• [TO DO] Each line of the material below with the word "pixels" is to be reported.

• [RECORDS FOR THE EXERCISE]
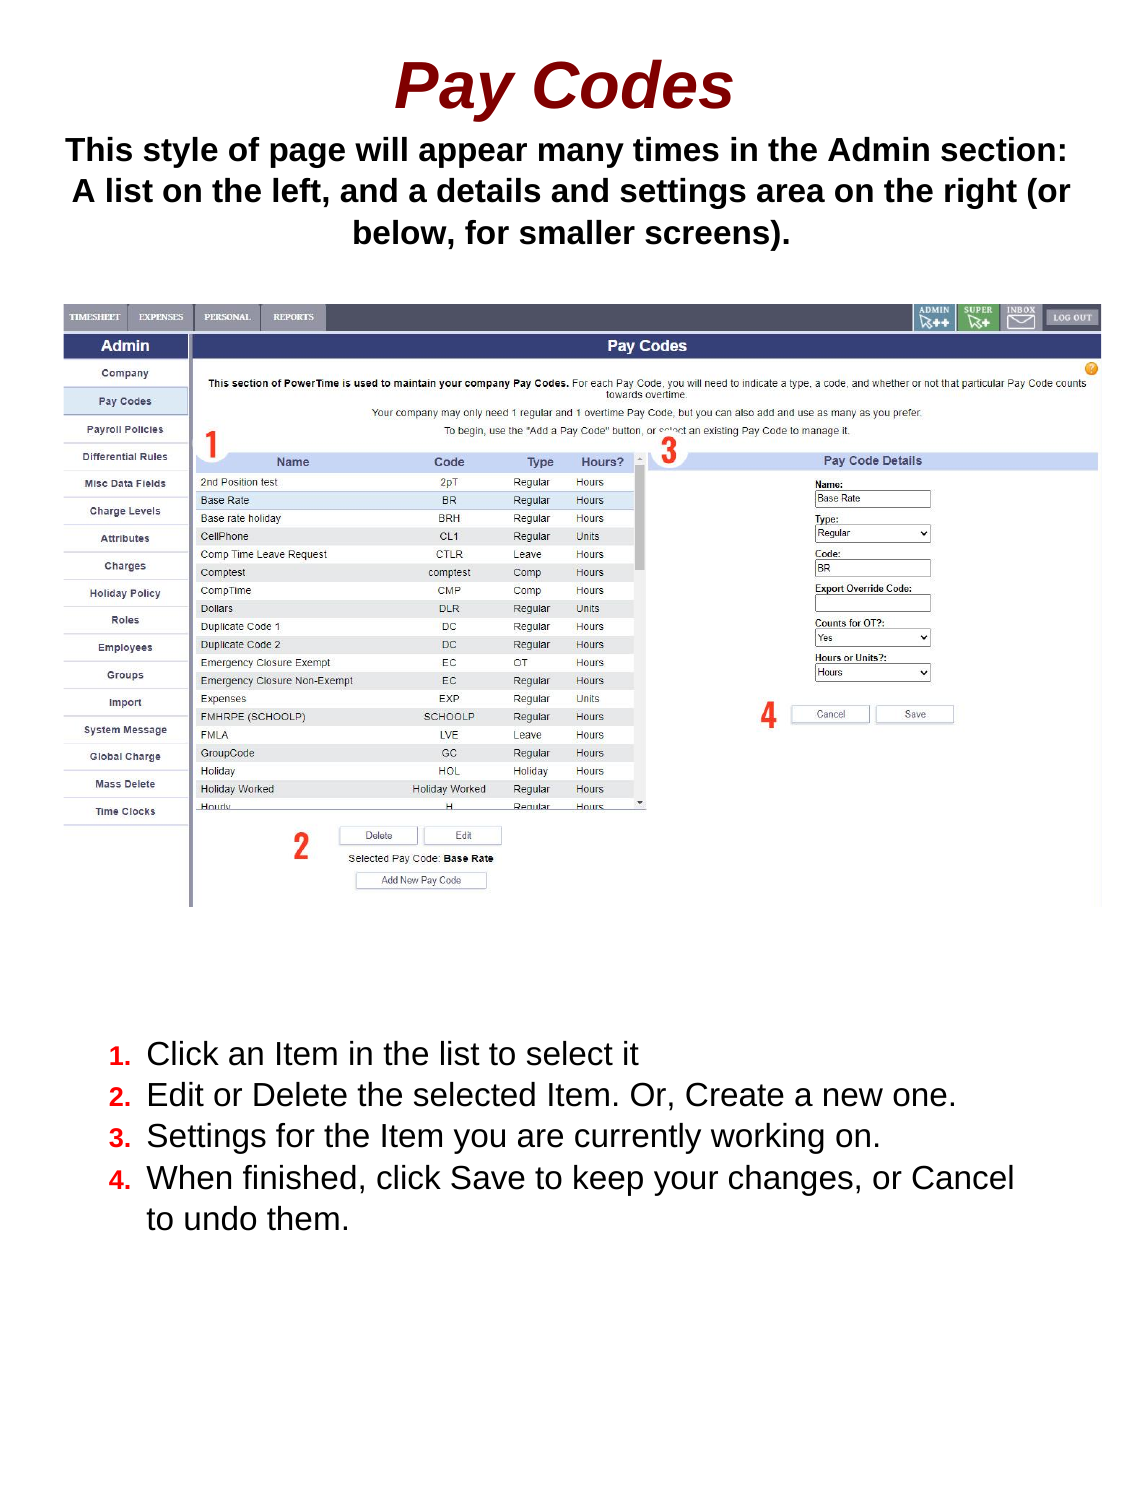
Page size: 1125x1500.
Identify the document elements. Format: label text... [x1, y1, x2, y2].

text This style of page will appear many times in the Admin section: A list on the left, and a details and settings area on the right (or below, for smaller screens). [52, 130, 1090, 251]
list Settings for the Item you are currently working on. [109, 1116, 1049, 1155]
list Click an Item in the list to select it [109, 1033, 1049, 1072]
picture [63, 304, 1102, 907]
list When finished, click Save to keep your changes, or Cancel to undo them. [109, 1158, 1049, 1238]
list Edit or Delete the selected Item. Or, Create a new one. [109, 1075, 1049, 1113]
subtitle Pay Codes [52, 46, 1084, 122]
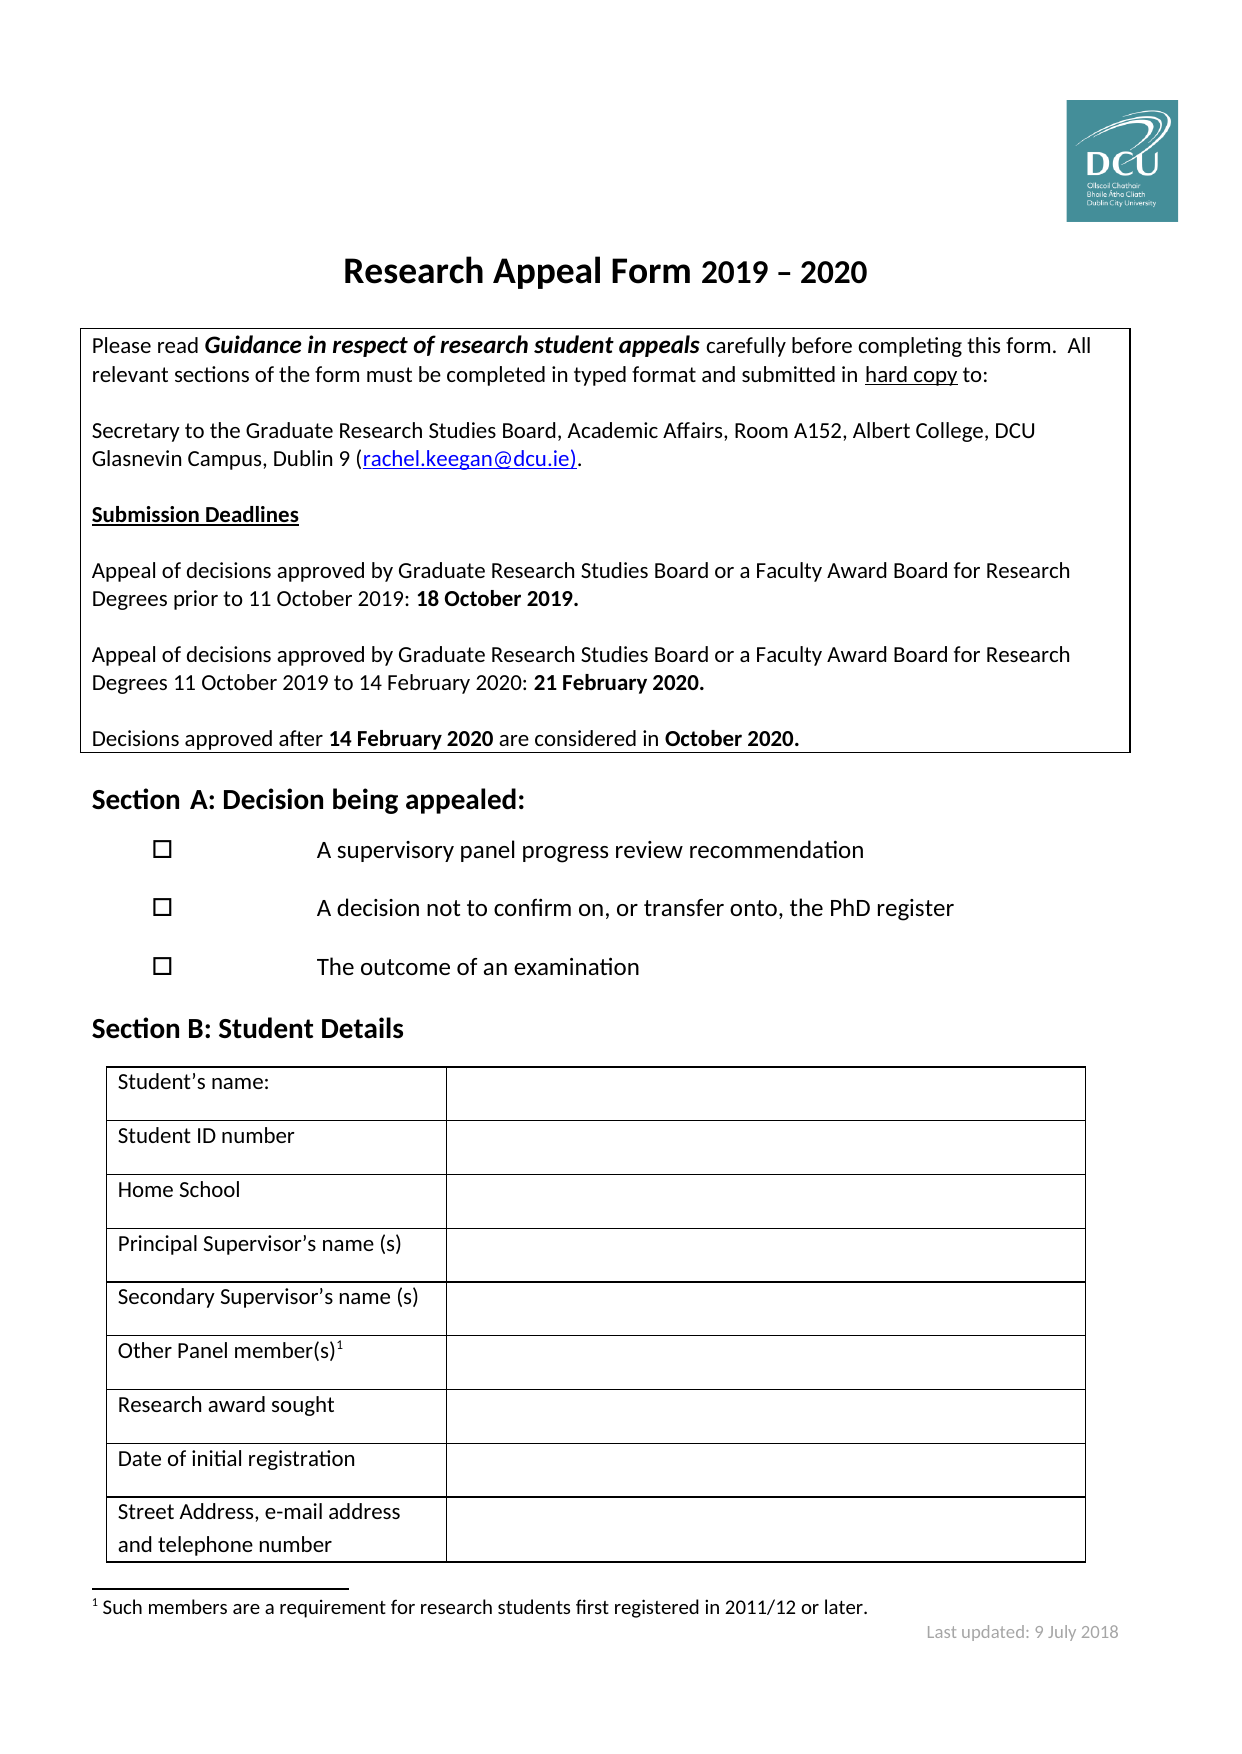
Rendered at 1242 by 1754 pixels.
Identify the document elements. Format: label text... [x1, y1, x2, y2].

---

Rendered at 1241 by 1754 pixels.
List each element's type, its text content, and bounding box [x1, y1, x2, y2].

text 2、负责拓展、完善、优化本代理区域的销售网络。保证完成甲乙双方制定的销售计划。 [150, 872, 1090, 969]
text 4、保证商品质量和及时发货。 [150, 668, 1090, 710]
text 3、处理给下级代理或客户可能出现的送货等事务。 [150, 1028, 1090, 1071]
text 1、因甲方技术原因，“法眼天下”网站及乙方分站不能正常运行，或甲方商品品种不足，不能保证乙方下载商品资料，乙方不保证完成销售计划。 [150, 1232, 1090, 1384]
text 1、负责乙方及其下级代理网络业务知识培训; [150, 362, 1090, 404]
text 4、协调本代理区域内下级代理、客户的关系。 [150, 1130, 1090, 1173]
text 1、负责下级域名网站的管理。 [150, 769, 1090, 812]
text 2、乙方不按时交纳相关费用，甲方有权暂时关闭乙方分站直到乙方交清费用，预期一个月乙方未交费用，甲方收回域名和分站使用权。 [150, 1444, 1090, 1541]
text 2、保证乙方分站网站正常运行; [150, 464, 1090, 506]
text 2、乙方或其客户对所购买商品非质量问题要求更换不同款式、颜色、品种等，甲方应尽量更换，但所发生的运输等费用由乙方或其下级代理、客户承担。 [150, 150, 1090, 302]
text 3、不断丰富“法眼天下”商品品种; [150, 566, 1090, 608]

...

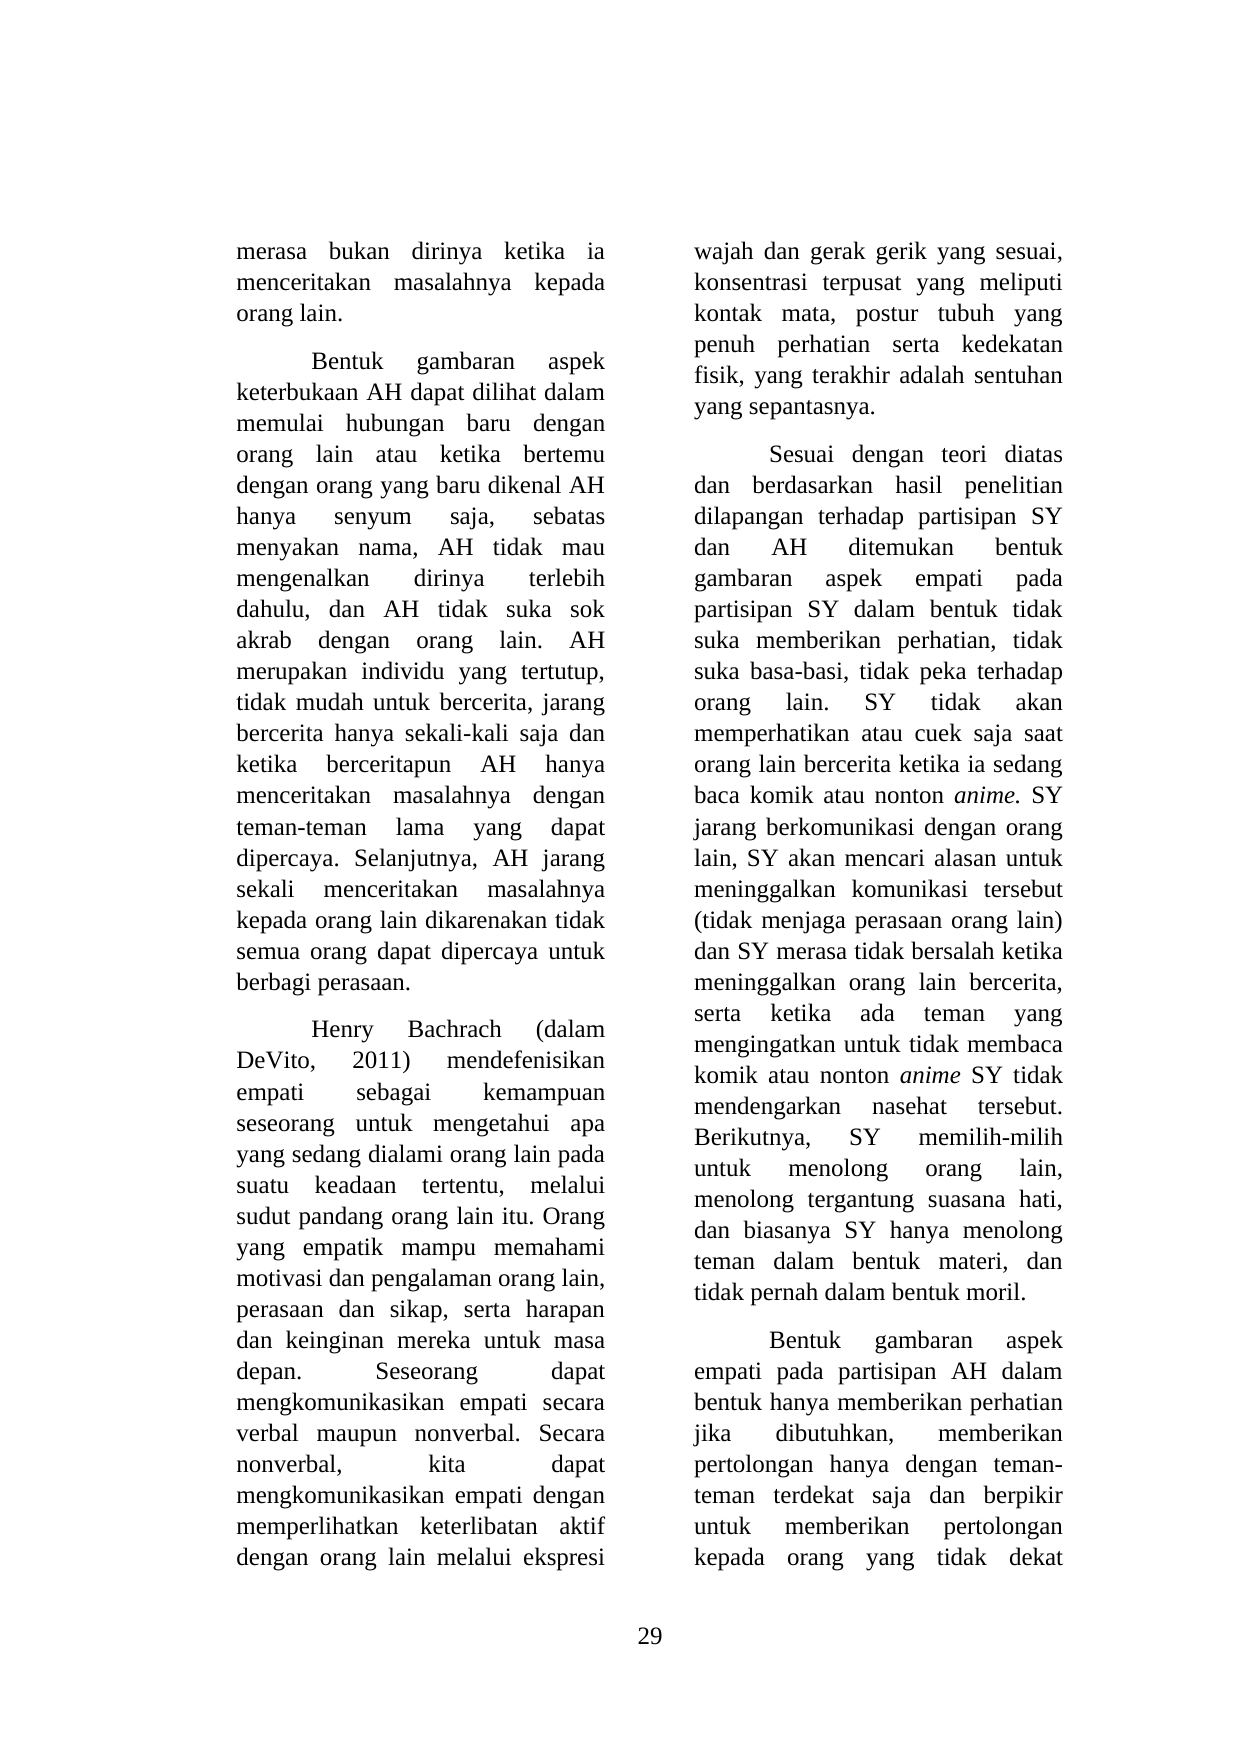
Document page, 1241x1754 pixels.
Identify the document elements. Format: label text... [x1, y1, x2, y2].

• [TASK RESULT]
Rendered at 1242 by 1754 pixels.
Rendered at 1241 by 1754 pixels.
Document page, 1241x1754 pixels.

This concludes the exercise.